Une plaque à la mémoire de René Doré, un Vaniérois bien connu qui a rendu l’âme en 2003 à l’âge de 60 ans, a été inaugurée à la cabane à sucre du Muséoparc de Vanier.

Hommage à l’ami René

CHRONIQUE / On a inauguré une plaque commémorative dans la cabane à sucre du Muséoparc Vanier vendredi dernier. Une plaque à la mémoire de René Doré, un Vaniérois bien connu qui a rendu l’âme en 2003 à l’âge de 60 ans.

C’est un beau geste qu’on a posé. Parce que René Doré avait Vanier tatouée sur le cœur. Cette ville était son lieu de naissance, son lieu de travail, sa communauté, sa famille, sa vie.

Si le Muséoparc a tenu à lui rendre cet hommage, c’est surtout parce que René est celui qui a eu cette idée folle de transformer l’ancien hôtel de ville en musée. C’est aussi lui qui a demandé qu’on y ajoute une cabane à sucre, la seule en milieu urbain au pays.

Personne n’y croyait. Comment réussira-t-il à exploiter une cabane à sucre en pleine ville ? Y a-t-il assez d’érables dans la petite forêt du parc des Pères-Blancs pour fabriquer du sirop ? Qui voudra visiter une cabane à sucre à Vanier plutôt que d’en visiter une en milieu champêtre, dans la nature et par une belle journée ensoleillée d’un doux printemps. (Ça existait à l’époque, des doux printemps).
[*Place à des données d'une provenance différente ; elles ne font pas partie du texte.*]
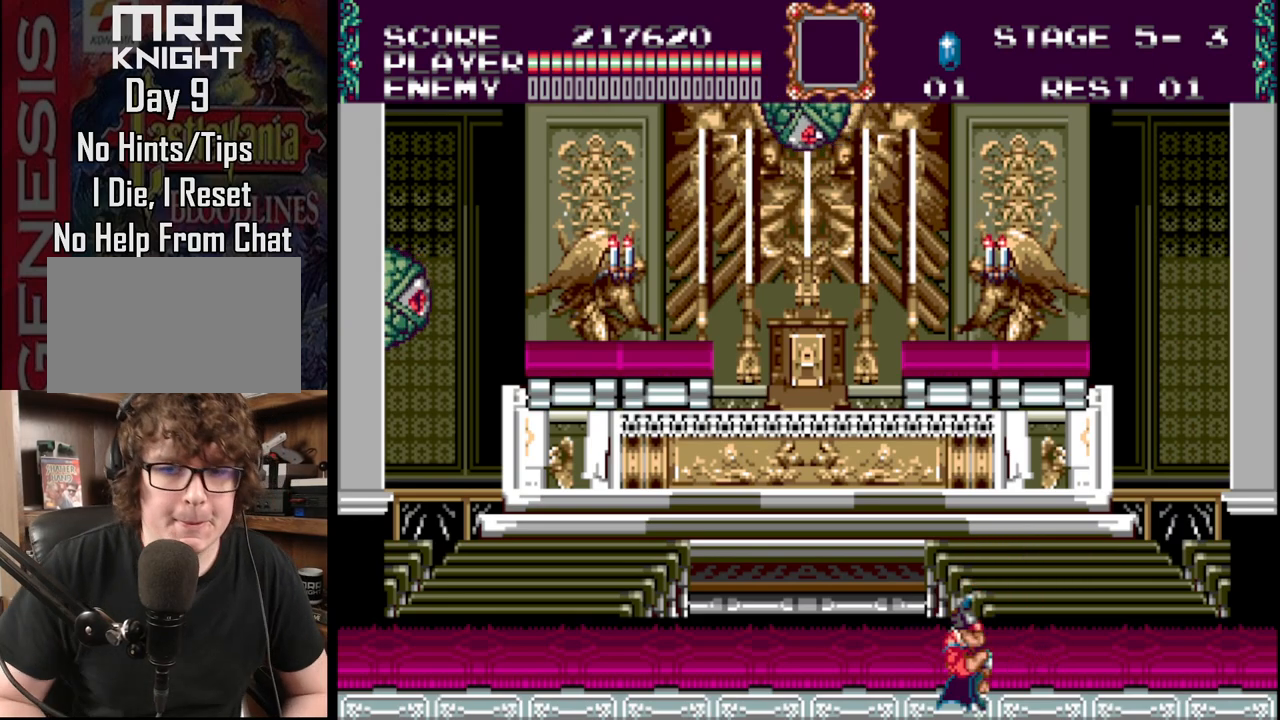
Gameplay with a controller (Xbox layout); each line is a JSON object with the inputs held at the frame after it. "events" lists button and stick changes between this image and that frame as [ms after this image, input, new state], when the widget could be followed in between. Not read: L1 L2 L3 R1 R2 R3.
{"buttons": ["START"], "events": [[333, "START", "down"]]}
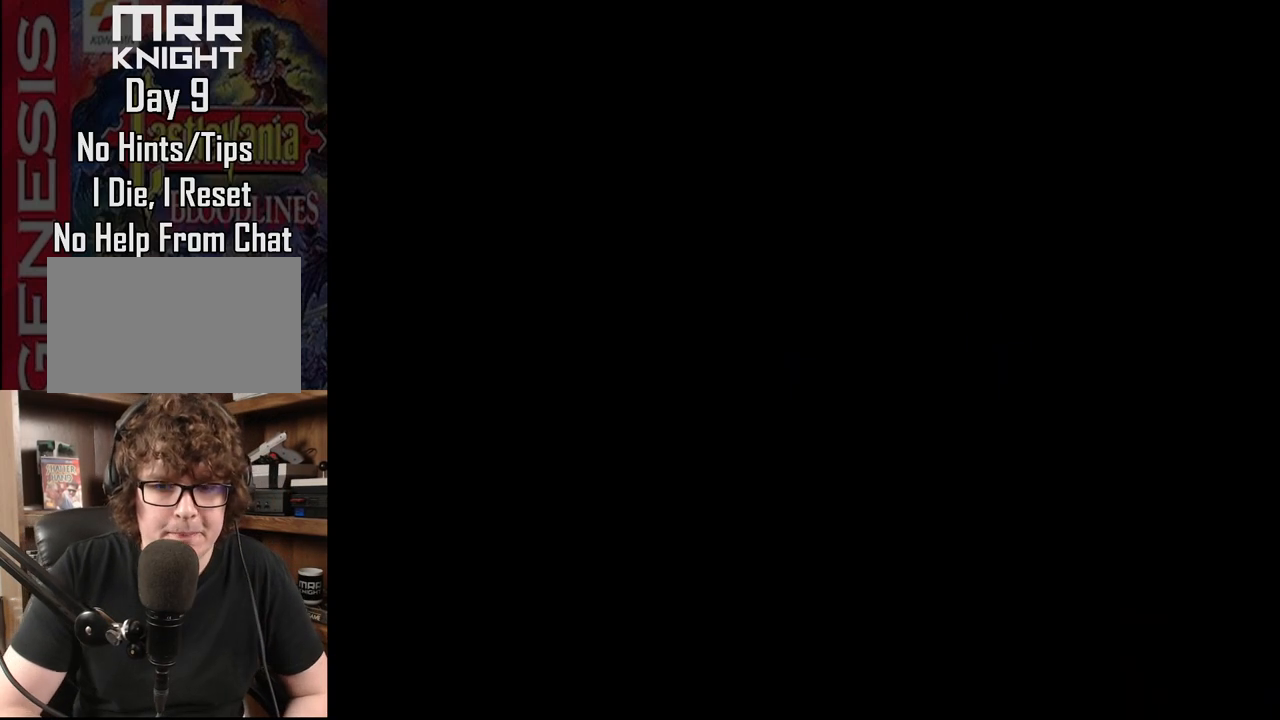
{"buttons": [], "events": [[167, "START", "up"]]}
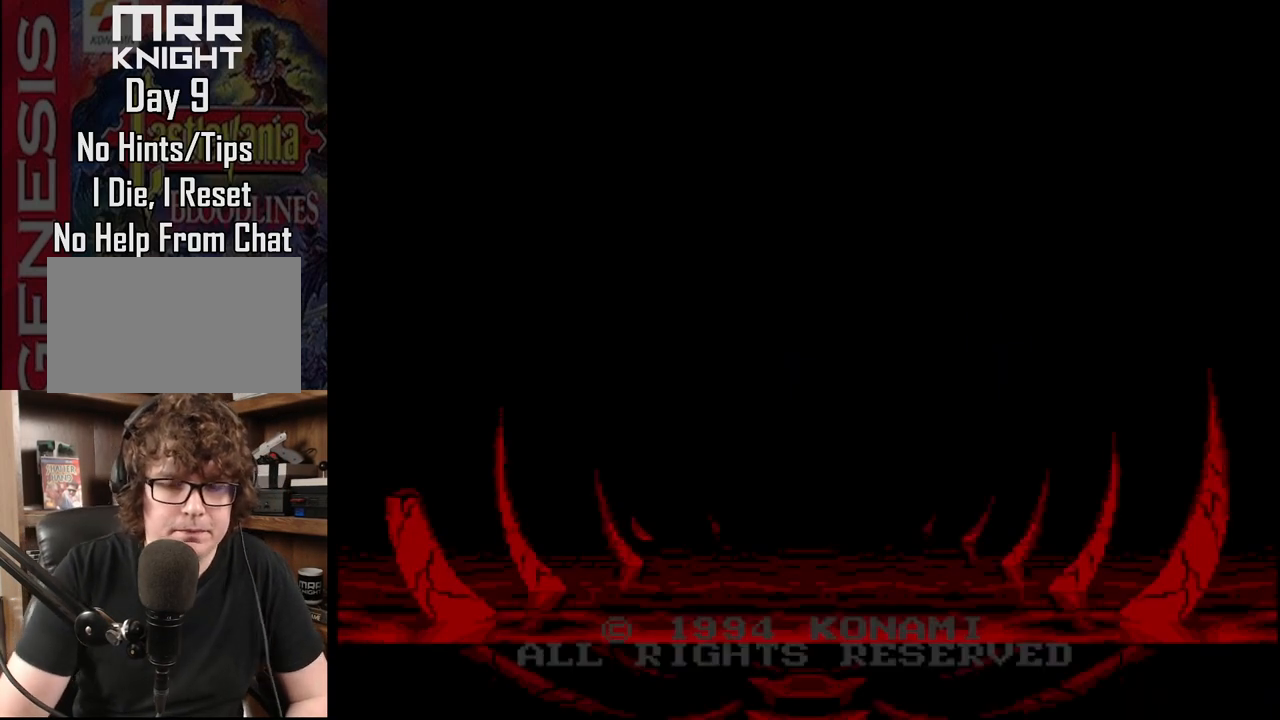
{"buttons": ["START"], "events": [[183, "START", "down"]]}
Non, personne n’y croyait trop à cette idée farfelue de René. Mais lui, si. Et aujourd’hui, la cabane à sucre de Vanier est l’une des plus visitées de la région le printemps venu, et son Festival des sucres annuel, qui en sera à sa 36e édition en 2020, croît en popularité d’année en année.
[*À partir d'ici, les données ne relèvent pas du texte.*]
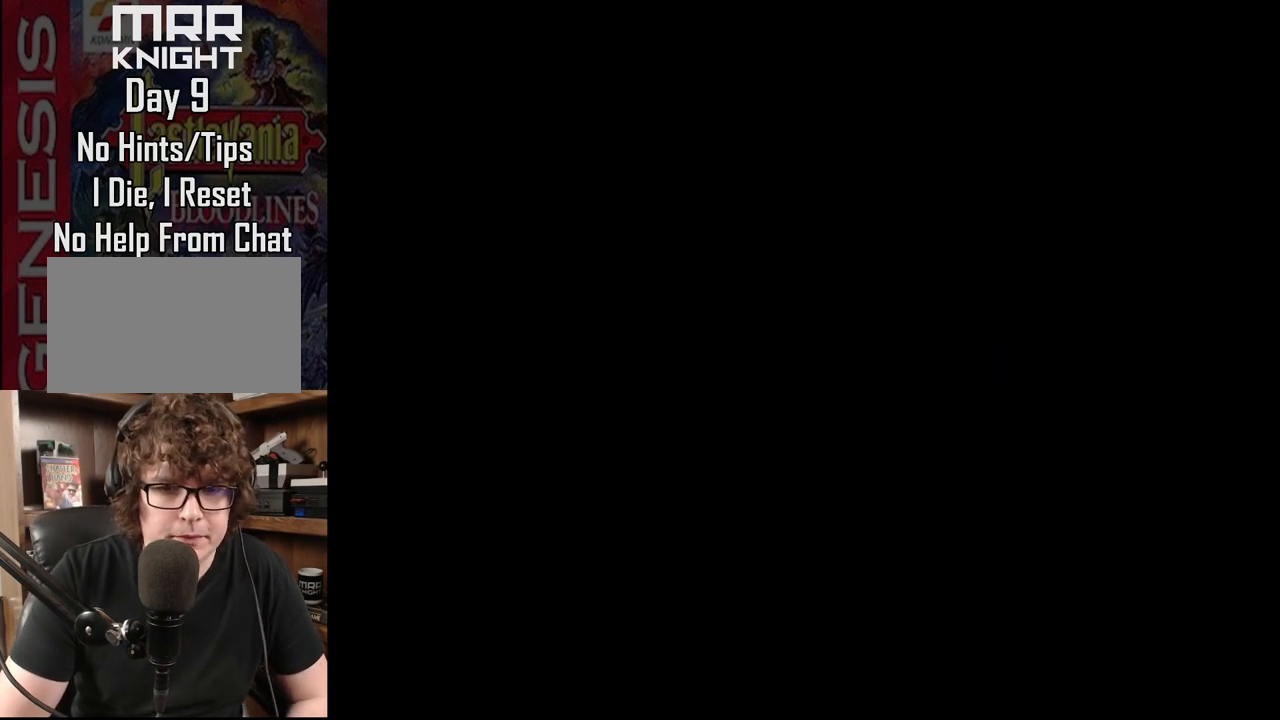
{"buttons": [], "events": [[50, "START", "up"]]}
Un vrai visionnaire, l’ami René.

Voici un autre exemple de son amour pour sa ville natale.

La Ville de Vanier a été fusionnée à la Ville d’Ottawa en janvier 2001. On en discutait depuis plusieurs années de cette fusion. Et la grande majorité des Vaniérois étaient contre. Mais, comme on dit, on ne peut pas arrêter le progrès et Vanier fut parmi les 12 municipalités amalgamées à la Ville d’Ottawa en 2001.

Mais en 2000, quelques mois avant la fusion, René Doré, à titre de président de l’organisme Action Vanier (un groupe qu’il a fondé), a commandé la fabrication de deux énormes affiches de bois sur lesquelles on pouvait lire « Bienvenue à Vanier —Welcome to Vanier ». Et ces deux affiches ont été installées aux entrées Ouest et Est de la ville.

Fusion ou non, les gens allaient savoir qu’ils entraient dans Vanier à la vue de ces affiches. Comme quoi, pour René, Vanier allait toujours exister. (Je n’ai pas vérifié, mais je crois que ces affiches sont toujours là, sur la promenade Vanier et sur le chemin de Montréal).

René Doré était greffier de la Ville de Vanier. Et lui et son épouse, Diane Doré, la présidente de la fondation du Centre Pauline-Charron et ancienne conseillère municipale étaient aussi propriétaires d’un dépanneur situé à deux pas de chez moi.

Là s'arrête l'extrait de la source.